Most disorders in the DSM-5 are defined by polythetic criteria, i.e. meeting X out of Y symptoms from a list for a given duration of time, or by conjunction of polythetic criteria. These definitions are socially constructed and statistically validated for pragmatic use, but very rarely have definite underlying biological markers. Especially as concerns personality disorders, these disorders can also simply be an inheritance of cultural or political baggage and prior psychoanalytic theory.
> In some circumstances the only way to tell the difference between the two is what drugs work: if antidepressants help, it's Major Depression; if mood stabilizers help, it's Bipolar Depression.
This is ridiculous. There is zero mention in the DSM-5 or ICD-11 of "if these drugs work, it's this, otherwise it's this." I would question a psychiatrist dispositively making a diagnosis on such grounds.
Given human body complexity, the diagnosis is a compound output of the experience, knowledge gained throughout the career and diagnosis methods/equipment, the title (like Dr) is a certification imposed by the state so its "safe" to let people practice since they passed "the bar" - but that doesn't imply everyone will be treating the same.

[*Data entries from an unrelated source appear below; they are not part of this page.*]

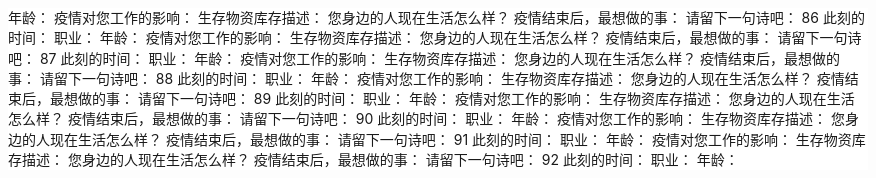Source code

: 年龄：
疫情对您工作的影响：
生存物资库存描述：
您身边的人现在生活怎么样？
疫情结束后，最想做的事：
请留下一句诗吧：
86
此刻的时间：
职业：
年龄：
疫情对您工作的影响：
生存物资库存描述：
您身边的人现在生活怎么样？
疫情结束后，最想做的事：
请留下一句诗吧：
87
此刻的时间：
职业：
年龄：
疫情对您工作的影响：
生存物资库存描述：
您身边的人现在生活怎么样？
疫情结束后，最想做的事：
请留下一句诗吧：
88
此刻的时间：
职业：
年龄：
疫情对您工作的影响：
生存物资库存描述：
您身边的人现在生活怎么样？
疫情结束后，最想做的事：
请留下一句诗吧：
89
此刻的时间：
职业：
年龄：
疫情对您工作的影响：
生存物资库存描述：
您身边的人现在生活怎么样？
疫情结束后，最想做的事：
请留下一句诗吧：
90
此刻的时间：
职业：
年龄：
疫情对您工作的影响：
生存物资库存描述：
您身边的人现在生活怎么样？
疫情结束后，最想做的事：
请留下一句诗吧：
91
此刻的时间：
职业：
年龄：
疫情对您工作的影响：
生存物资库存描述：
您身边的人现在生活怎么样？
疫情结束后，最想做的事：
请留下一句诗吧：
92
此刻的时间：
职业：
年龄：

Some specialists update their knowledge monthly, some yearly and some don't do it at all, there are so many variables in play here (geo, politics, even weather haha).
Having said that, choosing the specialist is really important, getting opinions about their practice and their speciality, you can only maximize your chance of getting the right diagnosis, but don't expect to get it right just because somebody is called a Dr.